After implementing the new architecture, we ran several types of testing to confirm that the system worked well. In particular, we ran integration testing to ensure that all parts of the solution ran properly together. We also ran performance testing, which revealed significant improvements in system performance and speed. After running the tests, we made several adjustments. In particular, we optimized the integration of Google Sheets used as a part of the system’s reporting layer.

INNOVATIVE DATA ARCHITECTURE

The Leobit team decided to rework the architecture to leverage GCP infrastructure benefits and computation resources. The designed approach is not related to machine specs and the amount of memory. Moreover, it scales within GCP infrastructure if needed and can be split between several nodes.

The new architecture synchronizes data from Azure SQL tables with corresponding tables in BigQuery. We can also select specific tables with new data for updates or just update all the tables within the infrastructure. BigQuery View effectively holds all the needed logic and uses related tables to gather data, which will later be imported to any Google Sheet for further analysis.

SIGNIFICANT BOOST IN SYSTEM PERFORMANCE

The redesign of the customer's data architecture significantly boosted its performance. Before and after implementation, we measured simple performance tests for full data processing, making full data rebuild from scratch.

The table below illustrates the performance improvements that we managed to achieve.
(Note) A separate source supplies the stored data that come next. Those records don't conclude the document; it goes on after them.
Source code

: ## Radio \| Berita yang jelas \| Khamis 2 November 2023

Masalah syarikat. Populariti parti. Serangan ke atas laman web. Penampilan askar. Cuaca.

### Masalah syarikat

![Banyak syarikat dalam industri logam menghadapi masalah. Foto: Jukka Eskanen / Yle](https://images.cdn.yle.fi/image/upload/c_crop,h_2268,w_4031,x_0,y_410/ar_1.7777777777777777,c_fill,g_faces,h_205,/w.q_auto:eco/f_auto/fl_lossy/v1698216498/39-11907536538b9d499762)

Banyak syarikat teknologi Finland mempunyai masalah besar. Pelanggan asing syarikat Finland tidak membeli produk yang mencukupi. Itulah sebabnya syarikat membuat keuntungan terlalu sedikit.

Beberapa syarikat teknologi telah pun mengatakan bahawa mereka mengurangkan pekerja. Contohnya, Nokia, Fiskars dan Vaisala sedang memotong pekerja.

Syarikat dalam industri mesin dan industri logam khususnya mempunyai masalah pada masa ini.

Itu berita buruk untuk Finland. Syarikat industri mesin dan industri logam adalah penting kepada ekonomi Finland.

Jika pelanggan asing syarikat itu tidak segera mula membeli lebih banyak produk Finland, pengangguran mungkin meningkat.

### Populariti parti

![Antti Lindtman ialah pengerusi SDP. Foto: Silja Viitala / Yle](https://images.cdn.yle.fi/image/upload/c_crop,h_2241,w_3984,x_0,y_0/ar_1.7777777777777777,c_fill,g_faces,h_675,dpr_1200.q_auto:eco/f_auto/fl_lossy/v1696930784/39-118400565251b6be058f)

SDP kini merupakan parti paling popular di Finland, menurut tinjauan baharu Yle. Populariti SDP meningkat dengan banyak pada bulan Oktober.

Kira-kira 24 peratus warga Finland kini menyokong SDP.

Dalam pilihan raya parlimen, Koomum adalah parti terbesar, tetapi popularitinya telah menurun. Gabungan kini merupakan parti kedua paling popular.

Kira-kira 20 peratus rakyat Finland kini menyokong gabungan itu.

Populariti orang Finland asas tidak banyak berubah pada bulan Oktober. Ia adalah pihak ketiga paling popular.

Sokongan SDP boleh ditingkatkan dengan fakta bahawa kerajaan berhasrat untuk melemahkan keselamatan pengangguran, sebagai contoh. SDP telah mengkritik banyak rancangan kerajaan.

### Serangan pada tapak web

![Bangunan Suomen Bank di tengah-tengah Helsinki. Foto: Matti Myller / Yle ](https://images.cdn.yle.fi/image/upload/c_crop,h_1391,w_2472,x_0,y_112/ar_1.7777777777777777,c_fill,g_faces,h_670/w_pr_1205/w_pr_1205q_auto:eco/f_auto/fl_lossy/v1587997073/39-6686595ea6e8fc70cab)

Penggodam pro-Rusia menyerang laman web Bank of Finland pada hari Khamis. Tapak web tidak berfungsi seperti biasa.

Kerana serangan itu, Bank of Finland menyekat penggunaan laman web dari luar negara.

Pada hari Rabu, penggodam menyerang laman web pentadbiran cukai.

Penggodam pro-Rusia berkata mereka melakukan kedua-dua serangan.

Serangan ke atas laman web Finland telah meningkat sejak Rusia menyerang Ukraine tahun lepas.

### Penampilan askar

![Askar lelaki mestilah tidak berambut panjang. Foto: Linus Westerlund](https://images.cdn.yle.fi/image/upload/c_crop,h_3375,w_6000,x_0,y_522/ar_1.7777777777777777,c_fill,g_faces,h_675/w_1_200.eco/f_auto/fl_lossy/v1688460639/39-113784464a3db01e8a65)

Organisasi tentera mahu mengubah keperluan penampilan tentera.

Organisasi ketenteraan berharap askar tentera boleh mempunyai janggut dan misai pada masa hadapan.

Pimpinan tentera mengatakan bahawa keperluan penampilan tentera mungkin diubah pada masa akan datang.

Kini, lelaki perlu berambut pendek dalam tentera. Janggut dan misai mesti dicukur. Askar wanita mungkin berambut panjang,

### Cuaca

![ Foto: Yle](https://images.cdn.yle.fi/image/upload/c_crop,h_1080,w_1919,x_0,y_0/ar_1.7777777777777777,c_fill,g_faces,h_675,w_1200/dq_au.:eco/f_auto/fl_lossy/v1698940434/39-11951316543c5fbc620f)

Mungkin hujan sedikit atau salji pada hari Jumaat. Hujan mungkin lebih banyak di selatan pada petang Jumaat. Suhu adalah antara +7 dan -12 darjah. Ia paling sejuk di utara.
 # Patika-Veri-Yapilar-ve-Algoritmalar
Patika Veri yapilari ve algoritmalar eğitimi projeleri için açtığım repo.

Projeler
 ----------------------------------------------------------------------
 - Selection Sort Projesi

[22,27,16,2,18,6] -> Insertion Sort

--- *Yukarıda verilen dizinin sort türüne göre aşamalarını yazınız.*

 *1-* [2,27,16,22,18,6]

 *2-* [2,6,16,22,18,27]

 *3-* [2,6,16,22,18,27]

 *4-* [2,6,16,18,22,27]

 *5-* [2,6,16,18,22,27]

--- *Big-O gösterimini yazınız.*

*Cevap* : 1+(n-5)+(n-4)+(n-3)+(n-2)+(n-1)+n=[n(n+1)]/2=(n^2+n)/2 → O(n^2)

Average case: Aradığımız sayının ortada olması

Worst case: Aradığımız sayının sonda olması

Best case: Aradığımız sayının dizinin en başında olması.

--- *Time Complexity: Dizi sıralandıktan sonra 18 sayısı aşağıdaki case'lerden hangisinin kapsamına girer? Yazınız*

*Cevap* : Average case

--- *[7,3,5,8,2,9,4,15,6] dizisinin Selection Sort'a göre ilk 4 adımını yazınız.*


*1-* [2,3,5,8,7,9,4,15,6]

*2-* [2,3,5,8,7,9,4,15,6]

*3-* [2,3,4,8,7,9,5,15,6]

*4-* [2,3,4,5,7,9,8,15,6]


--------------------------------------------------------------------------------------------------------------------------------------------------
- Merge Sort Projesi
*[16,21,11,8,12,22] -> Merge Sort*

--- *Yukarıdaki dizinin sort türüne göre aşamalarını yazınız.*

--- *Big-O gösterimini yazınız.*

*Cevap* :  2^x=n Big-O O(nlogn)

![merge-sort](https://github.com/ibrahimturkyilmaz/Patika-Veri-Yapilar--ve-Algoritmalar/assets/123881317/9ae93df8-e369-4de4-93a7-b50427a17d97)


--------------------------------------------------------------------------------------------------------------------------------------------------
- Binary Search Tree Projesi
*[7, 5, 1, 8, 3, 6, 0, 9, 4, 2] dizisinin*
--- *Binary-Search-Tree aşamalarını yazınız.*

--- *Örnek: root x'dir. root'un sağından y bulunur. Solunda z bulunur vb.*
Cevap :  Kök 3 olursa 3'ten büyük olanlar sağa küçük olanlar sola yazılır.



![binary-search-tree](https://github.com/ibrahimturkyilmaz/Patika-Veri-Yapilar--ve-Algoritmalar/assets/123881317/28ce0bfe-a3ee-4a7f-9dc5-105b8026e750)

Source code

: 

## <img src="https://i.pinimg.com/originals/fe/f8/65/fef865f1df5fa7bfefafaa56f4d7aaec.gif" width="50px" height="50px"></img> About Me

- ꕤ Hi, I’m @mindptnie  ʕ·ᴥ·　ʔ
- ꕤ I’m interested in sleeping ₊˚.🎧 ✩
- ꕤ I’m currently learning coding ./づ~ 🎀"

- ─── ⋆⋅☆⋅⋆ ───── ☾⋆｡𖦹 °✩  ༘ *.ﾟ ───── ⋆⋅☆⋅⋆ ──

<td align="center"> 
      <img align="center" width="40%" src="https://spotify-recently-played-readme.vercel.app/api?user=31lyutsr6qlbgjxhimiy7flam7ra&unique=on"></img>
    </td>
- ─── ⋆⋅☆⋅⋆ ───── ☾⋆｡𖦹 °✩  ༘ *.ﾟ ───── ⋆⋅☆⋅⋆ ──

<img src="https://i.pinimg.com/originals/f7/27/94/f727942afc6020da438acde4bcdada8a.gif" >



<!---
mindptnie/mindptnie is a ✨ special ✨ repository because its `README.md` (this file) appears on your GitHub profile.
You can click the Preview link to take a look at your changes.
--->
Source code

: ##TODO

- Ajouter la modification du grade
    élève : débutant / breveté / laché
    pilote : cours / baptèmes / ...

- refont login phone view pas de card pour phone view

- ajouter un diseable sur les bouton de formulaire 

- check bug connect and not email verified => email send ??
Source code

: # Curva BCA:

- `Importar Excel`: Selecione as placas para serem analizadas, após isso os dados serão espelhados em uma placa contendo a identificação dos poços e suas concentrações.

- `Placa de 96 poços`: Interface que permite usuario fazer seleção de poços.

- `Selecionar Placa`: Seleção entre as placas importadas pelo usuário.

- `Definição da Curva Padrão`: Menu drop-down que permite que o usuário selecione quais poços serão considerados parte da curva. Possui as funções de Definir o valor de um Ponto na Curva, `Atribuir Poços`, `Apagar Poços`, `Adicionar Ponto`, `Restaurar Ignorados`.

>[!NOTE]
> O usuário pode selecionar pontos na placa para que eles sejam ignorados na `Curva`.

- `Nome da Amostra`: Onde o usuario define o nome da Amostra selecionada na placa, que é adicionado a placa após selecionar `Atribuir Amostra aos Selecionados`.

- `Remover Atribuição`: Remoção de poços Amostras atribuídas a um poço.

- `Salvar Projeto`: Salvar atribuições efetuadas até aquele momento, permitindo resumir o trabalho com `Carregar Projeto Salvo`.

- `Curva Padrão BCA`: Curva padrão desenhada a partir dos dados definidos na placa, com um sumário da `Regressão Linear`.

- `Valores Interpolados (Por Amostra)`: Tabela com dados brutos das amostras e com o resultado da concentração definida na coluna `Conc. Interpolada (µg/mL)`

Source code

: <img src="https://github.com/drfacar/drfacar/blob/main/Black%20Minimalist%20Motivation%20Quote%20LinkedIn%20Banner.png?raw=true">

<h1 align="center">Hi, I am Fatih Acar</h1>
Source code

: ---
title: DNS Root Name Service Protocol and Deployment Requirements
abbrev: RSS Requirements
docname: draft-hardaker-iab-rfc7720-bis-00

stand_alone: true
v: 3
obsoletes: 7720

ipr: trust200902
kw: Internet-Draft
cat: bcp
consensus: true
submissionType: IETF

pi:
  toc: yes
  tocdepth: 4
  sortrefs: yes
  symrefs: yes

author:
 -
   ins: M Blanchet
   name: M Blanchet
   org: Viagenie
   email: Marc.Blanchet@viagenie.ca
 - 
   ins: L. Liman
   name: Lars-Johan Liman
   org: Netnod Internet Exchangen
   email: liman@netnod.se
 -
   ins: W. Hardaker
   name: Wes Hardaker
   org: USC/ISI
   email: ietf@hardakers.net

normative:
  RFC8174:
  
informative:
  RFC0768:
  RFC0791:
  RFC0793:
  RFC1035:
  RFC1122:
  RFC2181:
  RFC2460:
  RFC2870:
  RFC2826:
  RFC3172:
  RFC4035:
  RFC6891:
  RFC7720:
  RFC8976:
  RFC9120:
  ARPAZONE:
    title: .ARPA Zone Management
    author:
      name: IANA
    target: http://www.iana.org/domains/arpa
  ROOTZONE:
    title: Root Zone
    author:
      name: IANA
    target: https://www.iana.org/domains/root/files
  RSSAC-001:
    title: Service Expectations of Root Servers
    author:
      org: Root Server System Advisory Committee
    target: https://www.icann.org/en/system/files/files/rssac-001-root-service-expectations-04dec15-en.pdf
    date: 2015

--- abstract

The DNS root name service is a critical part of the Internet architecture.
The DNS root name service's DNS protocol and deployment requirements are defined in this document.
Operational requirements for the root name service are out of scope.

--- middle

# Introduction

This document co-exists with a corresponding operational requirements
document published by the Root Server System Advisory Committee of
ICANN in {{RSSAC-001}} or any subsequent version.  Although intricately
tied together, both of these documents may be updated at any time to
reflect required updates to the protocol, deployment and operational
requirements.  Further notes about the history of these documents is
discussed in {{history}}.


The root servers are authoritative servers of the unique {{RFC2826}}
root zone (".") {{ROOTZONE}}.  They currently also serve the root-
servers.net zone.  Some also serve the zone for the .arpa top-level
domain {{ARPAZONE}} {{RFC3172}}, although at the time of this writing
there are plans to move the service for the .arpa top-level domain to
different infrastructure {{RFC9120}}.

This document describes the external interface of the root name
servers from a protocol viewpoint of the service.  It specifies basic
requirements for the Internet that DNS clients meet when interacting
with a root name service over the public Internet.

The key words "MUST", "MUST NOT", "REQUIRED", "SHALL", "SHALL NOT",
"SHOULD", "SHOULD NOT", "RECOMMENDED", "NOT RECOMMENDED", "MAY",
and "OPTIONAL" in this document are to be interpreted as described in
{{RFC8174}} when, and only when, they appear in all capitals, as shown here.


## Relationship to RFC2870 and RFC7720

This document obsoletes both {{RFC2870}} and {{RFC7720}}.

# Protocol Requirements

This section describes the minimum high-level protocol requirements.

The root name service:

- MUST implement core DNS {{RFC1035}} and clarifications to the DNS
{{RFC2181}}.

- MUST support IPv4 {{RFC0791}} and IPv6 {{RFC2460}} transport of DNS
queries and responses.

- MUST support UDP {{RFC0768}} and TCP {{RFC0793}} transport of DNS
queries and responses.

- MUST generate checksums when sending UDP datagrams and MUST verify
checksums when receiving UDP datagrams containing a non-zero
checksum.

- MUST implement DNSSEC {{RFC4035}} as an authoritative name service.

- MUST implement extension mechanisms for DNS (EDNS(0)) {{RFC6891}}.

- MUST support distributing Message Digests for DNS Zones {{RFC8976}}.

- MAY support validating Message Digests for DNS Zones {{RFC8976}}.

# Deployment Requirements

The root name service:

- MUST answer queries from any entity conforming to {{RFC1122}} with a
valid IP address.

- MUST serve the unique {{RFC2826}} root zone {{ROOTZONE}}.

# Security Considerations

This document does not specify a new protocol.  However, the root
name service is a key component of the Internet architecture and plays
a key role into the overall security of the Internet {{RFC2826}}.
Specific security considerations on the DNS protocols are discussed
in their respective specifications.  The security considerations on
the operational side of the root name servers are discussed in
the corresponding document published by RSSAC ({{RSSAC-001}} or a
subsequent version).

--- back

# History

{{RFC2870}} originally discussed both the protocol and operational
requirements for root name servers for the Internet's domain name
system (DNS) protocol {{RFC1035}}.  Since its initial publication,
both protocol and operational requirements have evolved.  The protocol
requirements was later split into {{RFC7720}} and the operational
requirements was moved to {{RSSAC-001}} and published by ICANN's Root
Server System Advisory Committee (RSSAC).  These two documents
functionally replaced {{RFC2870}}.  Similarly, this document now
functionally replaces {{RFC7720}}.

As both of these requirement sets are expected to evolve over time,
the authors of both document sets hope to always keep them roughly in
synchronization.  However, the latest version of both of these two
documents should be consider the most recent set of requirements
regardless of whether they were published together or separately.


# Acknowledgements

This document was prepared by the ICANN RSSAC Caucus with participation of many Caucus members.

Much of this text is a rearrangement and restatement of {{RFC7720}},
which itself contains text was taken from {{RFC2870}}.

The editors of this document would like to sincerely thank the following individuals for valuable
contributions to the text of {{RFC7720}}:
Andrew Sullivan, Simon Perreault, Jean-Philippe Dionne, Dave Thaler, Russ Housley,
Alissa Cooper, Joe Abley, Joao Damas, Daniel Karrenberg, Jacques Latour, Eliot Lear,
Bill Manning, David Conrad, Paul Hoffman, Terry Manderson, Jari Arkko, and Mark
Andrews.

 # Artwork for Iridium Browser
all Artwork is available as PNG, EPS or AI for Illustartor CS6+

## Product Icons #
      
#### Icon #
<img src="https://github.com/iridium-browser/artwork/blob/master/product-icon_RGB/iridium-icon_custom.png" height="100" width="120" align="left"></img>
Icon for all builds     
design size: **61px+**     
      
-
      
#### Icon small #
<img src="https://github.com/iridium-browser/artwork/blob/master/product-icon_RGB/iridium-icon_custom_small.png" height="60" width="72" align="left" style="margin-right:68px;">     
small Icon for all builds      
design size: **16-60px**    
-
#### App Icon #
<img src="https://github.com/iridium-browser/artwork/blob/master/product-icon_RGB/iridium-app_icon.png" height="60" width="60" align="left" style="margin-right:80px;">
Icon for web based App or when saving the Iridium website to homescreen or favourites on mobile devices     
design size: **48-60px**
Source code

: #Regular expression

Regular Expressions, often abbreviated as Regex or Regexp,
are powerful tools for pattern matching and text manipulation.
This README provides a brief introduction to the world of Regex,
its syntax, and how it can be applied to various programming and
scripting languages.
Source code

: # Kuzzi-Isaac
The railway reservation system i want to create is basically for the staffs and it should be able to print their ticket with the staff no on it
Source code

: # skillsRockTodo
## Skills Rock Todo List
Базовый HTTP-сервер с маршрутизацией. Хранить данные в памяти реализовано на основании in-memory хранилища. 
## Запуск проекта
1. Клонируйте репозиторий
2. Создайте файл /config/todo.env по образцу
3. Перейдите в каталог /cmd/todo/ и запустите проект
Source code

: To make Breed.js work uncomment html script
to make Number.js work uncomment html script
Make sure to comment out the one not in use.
Even with the growing data loads, BigQuery uses parallel job execution to speed up the processing of growing data.

FEATURES FOR SCALABILITY AND DYNAMIC DATA UPDATES

Due to the fact that the system runs in the cloud and is built with scalability in mind, there are great opportunities for the customer to scale the infrastructure up continuously. We also ensured a very dynamic approach to data updates. A full data rebuild is an infrequent operation, and usually, our client can just append or update some data to existing datasets/tables.

These cases, compared to a full rebuild, take a few seconds depending on the amount of updates. Appends are very simple as they work natively using BigQuery database insert principles. Due to the efficient data processing, uploading, and performing almost all operations in memory, we had a huge bottleneck in performance that, in the future, will increase in geometric progression.

Technology Solutions

The GCP-based architecture leverages cloud computing resources combined with efficient data storage and transfer, giving us good performance results even for complete data rebuild if needed.
Workflows that efficiently synchronize data from Azure SQL tables with corresponding tables in BigQuery, ensuring great data consistency across the entire infrastructure.
System performance was boosted more than 8 times with modernized workflows and parallel job executions.

Value Delivered

A new and efficient data architecture allows our client to boost the performance of data collection and processing and achieve greater scalability.
Convenient updating mechanics that allow the customer to introduce gradual updates to particular data without triggering the complete system workflow.
Innovative solution ready for operations after three weeks of development and testing.